QUOTED PASSAGE =>
++++++++

Editor’s note: The idea for this topic was spurred by Donovan Schaefer’s recent post, “Partisan Science: Evolution and Creation in Postsecular American Politics.” For part one in this series, see here.

Question: How do you define postsecularism, postsecular, or the postsecular?

Matt Sheedy: In his essay “The Secular, Secularizations, Secularisms,” (2011) José Casanova proposes an interesting way of slicing up these conceptual pies. For example, he defines the secular as a modern “theological-philosophical, legal-political, and cultural-anthropological” category that is positioned in relation to “the religious,” while secularization signals an attempt to understand patterns of differentiation between ecclesiastical and state institutions, economy, art, health, etc. Lastly, secularism is likened more broadly to a worldview or ideology that is taken for granted and, as he puts it, “unthought.” (54-55) When considering the “post” varieties of these terms, it is worth asking whether or not they can be neatly grafted upon these iterations.

++++++++

SUPPLIED INFORMATION =>

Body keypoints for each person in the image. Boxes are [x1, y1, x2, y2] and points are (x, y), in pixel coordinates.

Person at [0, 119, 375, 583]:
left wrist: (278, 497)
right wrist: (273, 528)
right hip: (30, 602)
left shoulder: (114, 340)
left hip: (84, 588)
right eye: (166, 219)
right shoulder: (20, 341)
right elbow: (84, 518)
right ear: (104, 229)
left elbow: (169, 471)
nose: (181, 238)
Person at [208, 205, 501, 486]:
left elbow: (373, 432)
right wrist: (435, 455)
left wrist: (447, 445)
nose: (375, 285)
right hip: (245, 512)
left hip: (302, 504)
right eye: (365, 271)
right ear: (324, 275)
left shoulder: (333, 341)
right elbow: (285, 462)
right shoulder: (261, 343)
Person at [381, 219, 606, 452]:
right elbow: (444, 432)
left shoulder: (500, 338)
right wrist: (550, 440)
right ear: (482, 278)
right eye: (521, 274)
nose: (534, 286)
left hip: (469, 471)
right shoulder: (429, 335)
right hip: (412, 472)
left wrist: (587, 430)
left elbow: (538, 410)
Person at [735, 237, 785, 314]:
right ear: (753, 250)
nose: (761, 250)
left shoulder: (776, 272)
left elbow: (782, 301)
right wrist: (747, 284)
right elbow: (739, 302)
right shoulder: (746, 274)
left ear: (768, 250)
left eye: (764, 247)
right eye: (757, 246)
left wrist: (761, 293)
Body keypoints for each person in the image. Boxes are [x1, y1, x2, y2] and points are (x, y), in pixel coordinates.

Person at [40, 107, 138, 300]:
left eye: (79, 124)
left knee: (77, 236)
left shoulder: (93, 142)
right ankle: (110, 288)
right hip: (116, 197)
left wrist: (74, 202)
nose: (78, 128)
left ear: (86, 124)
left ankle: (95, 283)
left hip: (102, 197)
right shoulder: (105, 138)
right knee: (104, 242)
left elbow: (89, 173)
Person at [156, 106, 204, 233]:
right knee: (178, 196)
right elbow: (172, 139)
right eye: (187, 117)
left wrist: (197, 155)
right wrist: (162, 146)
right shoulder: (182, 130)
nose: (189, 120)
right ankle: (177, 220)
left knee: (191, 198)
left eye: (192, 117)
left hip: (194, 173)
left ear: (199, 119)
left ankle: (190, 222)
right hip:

++++++++

WORK ORDER => Copy the passage on postsecularism word for word, between "Matt Sheedy: In" and "upon these iterations.", inclusive. The listing was taken from a different source.

RESPONSE AREA =>
Matt Sheedy: In his essay “The Secular, Secularizations, Secularisms,” (2011) José Casanova proposes an interesting way of slicing up these conceptual pies. For example, he defines the secular as a modern “theological-philosophical, legal-political, and cultural-anthropological” category that is positioned in relation to “the religious,” while secularization signals an attempt to understand patterns of differentiation between ecclesiastical and state institutions, economy, art, health, etc. Lastly, secularism is likened more broadly to a worldview or ideology that is taken for granted and, as he puts it, “unthought.” (54-55) When considering the “post” varieties of these terms, it is worth asking whether or not they can be neatly grafted upon these iterations.